### What you have to do
Within the records below, find the line containing "आम आदमी पार्टी को". Reproduce it and each line after it exactly, and nothing else.

--- Supplied material Enclosed Below ---

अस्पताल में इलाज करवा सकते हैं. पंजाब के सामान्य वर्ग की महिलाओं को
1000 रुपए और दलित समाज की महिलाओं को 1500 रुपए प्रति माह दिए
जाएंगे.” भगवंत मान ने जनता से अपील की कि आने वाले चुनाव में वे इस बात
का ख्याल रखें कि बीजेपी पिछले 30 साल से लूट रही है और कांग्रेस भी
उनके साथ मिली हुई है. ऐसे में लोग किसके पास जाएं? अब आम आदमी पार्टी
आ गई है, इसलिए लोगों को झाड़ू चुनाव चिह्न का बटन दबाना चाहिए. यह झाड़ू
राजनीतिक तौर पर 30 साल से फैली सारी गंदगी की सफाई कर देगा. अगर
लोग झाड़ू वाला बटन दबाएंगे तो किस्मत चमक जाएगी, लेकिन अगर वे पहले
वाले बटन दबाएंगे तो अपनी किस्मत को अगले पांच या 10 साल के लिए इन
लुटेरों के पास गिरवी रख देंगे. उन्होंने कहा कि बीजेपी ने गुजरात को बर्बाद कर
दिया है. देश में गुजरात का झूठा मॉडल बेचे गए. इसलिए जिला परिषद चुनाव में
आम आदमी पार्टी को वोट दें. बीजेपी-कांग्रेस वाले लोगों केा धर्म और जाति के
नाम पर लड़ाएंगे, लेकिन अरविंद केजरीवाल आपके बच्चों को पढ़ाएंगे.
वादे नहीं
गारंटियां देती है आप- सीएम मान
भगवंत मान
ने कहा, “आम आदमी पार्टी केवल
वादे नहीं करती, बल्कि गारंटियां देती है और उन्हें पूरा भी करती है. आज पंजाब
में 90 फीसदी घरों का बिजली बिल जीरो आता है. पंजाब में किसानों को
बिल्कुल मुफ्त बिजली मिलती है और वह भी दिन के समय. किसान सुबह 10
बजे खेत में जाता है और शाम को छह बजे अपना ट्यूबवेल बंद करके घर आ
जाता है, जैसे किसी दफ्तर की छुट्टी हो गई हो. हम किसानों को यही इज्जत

--- End of Enclosed Supplied material ---

### Result of the task
आम आदमी पार्टी को वोट दें. बीजेपी-कांग्रेस वाले लोगों केा धर्म और जाति के
नाम पर लड़ाएंगे, लेकिन अरविंद केजरीवाल आपके बच्चों को पढ़ाएंगे.
वादे नहीं
गारंटियां देती है आप- सीएम मान
भगवंत मान
ने कहा, “आम आदमी पार्टी केवल
वादे नहीं करती, बल्कि गारंटियां देती है और उन्हें पूरा भी करती है. आज पंजाब
में 90 फीसदी घरों का बिजली बिल जीरो आता है. पंजाब में किसानों को
बिल्कुल मुफ्त बिजली मिलती है और वह भी दिन के समय. किसान सुबह 10
बजे खेत में जाता है और शाम को छह बजे अपना ट्यूबवेल बंद करके घर आ
जाता है, जैसे किसी दफ्तर की छुट्टी हो गई हो. हम किसानों को यही इज्जत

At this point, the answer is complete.